- [Page extract]
§

Anyway back to my current situation. 2.39am. A very small glass of red wine. So much for back to nature eh?! Well hey didn't I say it was all about small steps?! To be honest when I arrived on Thursday at this modern house overlooking the beautiful Whangaroa (the 'Wh' is pronounced like an 'F') Harbour, I was a little freaked out that I was about to be overconsuming all over again. I kinda still am (freaked out I mean), however every experience is here to teach us something and I have already learned a lot in 3 days here due to a bit of an alcohol memory-blackout binge and resulting self-realisations...

Without going into it in too much detail I shall say I am very much in a new state of self awareness and (hopefully) control. I am very much looking forward to this Wednesday, when I shall be going on a small mission through a forest to find and camp by one of the oldest, largest trees in New Zealand - the ancient Kauri Te Tangi O Te Tui. Approx 50 metres tall and over 1000 years old. I am not sure how it will make me feel but I know I need to spend some time with it.

The book I have been reading, by the way, has been a VERY full-on must concentrate hard and have mind wide open experience. I am not sure I am ready to reflect on it yet. I suppose I should reveal something about it here - brace yourselves - it discusses the end of the Mayan Great Calendar in 2012 coinciding with a variety of galactic cycles of mega-scales of time, Earth being very much in line with these cyclic alignments including its entry into the Photon Band. All sounding like gobaldeegook to most of you? Aah well you know when you look up into the sky on a clear night at all those stars and wonder what's really going on? Well there are some serious ideas in this book about the multi-dimensional reality that really exists and how we humans on Earth are rather important indeed if only we could wake up a bit!

Or rather that reality is whatever we think it to be. That anything is possible if we can imagine it to be. That it is scientifically proven that thought can create reality and cure illness, only thoughts cannot be sold for profit so we are all being mislead and sold drugs and technology to keep us trapped in the belief that limitation actually exists.

Limitation is a creation of the mind.

(thanks to Paul Shanta for that quote which fits perfectly to what I have been reading about and here it is amidst some amazing artwork of his, look closely on the top left)...



Hmm perhaps I should halt it there, this was only to be a short blog and I may have scared some of you off! Discussion anybody? If you HAVE made it this far but feeling slightly baffled then I apologise, it's hard to articulate such fast-learning experiences into words. The main point is once again (as per my previous blog): positive thinking brings about positive reaction from the universe. Really!! Our thoughts are SO powerful!

§

- [Entries provided]

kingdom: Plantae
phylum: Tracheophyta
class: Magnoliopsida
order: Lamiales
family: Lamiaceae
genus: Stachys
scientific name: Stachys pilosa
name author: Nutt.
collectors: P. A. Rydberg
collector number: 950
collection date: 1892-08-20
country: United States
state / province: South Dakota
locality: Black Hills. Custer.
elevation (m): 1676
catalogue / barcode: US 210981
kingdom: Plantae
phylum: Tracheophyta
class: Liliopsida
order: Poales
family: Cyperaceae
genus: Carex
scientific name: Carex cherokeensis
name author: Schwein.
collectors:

§

- [Written task 1] Could you return, unchanged, everything in the entries from the line containing "order: Poales" down to the last line of the entries?
- [Written task 2] What would come next in the New Zealand blog post? Write its continuation.

- [Task response 1]
order: Poales
family: Cyperaceae
genus: Carex
scientific name: Carex cherokeensis
name author: Schwein.
collectors:

- [Task response 2]
I made it to Cape Reinga by the way. The northern-most point of the country, where the two oceans meet and you can actually see the dividing line, different sea colours and random waves in the middle of it all. Click for photo.....

.... for once they do it justice, you can actually see the line better on the photos than you could in reality! Yes it was a grey day but that did make it all the more amazing because of the way the cloud was forming right above the point where the oceans meet....

Yikes I gotta stop. Having spent a while editting this blog it's now 3.32am.

Plans for next few weeks are still to become definite but looking like New Year will be spent working at Rhythm&Vines Festival in Gisborne, one of the first cities in the world to see sunrise, and Public Enemy are playing!

And just a reminder of my plea... emails pleeeeeeeease to kat_d69@hotmail.com ... if you reckon you miss me then spend half an hour typing me an email about yourself and it will feel like you have spent some time with me... I wanna hear news from YOU!

lots of love as ever....

crazy curious one x

Friday 14 November 2008

Back to NaTuRe... *** the mother of us all ***


Hello everyone and sorry for not having posted for ages but I have been really avoiding technology and trying to settle into my experience here after such a long and busy build-up. I think I need to explain this further as I have a feeling that a lot of people who know me are not necessarily aware of quite how important the 'nature' element of my travels in New Zealand is.

So here we go...

I came here to WWOOF.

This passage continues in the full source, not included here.